At the beginning of August, Betabeat began talking about a coming crunch for seed stage companies in New York. We believe that the bubble in early stage financing had peaked, and that in the coming months, many young startups would find it hard to raise follow-on cash.
At the time, local investors like Chris Dixon and Shai Goldman argued that this wasn’t some dire turn of events, but simply the natural cycle of venture capital funding playing out. But the drumbeat of seed stage slaughter now seems to have made its way to the mainstream press.
The Wall Street Journal ran a story yesterday, “Web Startups Hit Cash Crunch,” which claimed that valuations for these early stage companies had fallen by as much as half in recent months and the venture capital funding was at an all time low. AngelList’s Naval Ravikant said that startup financing is getting weaker by the week and that the survival rate for young companies is dropping fast.
But new data from CB Insights, a venture capital database here in New York, disputes that outlook.

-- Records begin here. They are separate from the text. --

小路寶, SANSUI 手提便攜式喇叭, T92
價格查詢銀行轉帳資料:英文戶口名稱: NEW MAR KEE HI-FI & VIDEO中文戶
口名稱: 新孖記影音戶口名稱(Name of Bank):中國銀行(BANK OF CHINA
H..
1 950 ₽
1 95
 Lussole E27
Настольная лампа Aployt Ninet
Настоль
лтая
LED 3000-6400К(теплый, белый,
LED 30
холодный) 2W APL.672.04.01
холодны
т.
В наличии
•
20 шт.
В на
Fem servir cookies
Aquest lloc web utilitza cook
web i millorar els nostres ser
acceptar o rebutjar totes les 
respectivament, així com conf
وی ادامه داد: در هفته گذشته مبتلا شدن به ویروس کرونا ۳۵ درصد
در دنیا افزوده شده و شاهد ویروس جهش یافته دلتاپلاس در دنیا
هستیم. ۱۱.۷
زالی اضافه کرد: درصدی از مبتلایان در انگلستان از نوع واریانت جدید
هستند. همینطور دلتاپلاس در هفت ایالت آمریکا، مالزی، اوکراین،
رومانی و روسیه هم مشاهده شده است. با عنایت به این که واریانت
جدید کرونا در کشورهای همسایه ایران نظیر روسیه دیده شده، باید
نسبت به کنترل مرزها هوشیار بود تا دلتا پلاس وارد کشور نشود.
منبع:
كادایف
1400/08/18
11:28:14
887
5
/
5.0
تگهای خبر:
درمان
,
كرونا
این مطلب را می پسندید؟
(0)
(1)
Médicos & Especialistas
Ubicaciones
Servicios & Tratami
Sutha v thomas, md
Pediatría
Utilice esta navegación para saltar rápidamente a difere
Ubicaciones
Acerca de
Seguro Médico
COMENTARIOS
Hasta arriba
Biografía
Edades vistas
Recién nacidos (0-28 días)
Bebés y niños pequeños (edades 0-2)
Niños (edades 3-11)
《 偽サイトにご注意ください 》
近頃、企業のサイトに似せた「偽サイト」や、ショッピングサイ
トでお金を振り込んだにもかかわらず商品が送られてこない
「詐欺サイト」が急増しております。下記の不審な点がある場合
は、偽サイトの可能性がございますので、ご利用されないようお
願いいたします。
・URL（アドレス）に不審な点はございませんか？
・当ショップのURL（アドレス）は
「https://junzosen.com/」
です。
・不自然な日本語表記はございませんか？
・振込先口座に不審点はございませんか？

Their quarterly report shows a record number of seed stage deals over the last quarter and a steady growth in overall venture deal flow and funding since 2009.
As Fred Wilson says: ”So, is there a ‘cash crunch’ for web startups? Not that we are seeing. Our portfolio companies have all been able to finance themselves when they have wanted to. And we have made more investments this year than any year we’ve been in business (maybe 10-20% more, not 2x more).”
The Journal seems to be trying a little too hard to make their case. At one point the story declares, “Between Jan. 1, 2009, and late last month, U.S. venture-capital firms raised $39.2 billion, down 76% from the $162.5 billion that was raised between Jan. 1, 1998, and Dec. 21, 2000, according to VentureSource.”
The fact that venture funding is at much saner levels now than it was during the dot-com boom is a good thing. Nobody in the industry wants to see a repeat of the crash that followed those heady times. Saying we’re in a cash crunch now because the number don’t stack up to the 90s is like bemoaning the absence of Bernie Madoffs among today’s money managers.
What is happening now is the inevitable outcome of the early stage funding boom of the last few years. A lot of young companies are experiencing flat-to-down rounds, which is why valuations seem to be returning to a sane level. And the Cambrian explosion of mobile, local and social startups is being culled a bit. A number of older VC funds are struggling, meaning the amount of new funding being raised may drop off.
But the amount of money being invested, the number of deals being done and the flood of young entrepreneurs eager to get into the game has not slowed at all. And that’s a very good thing.
P.S.–Be sure to check out CB Insights’ data, which notes that New York is now far and away the no. 2 spot for tech venture after the Valley, pulling farther ahead of Boston in several categories.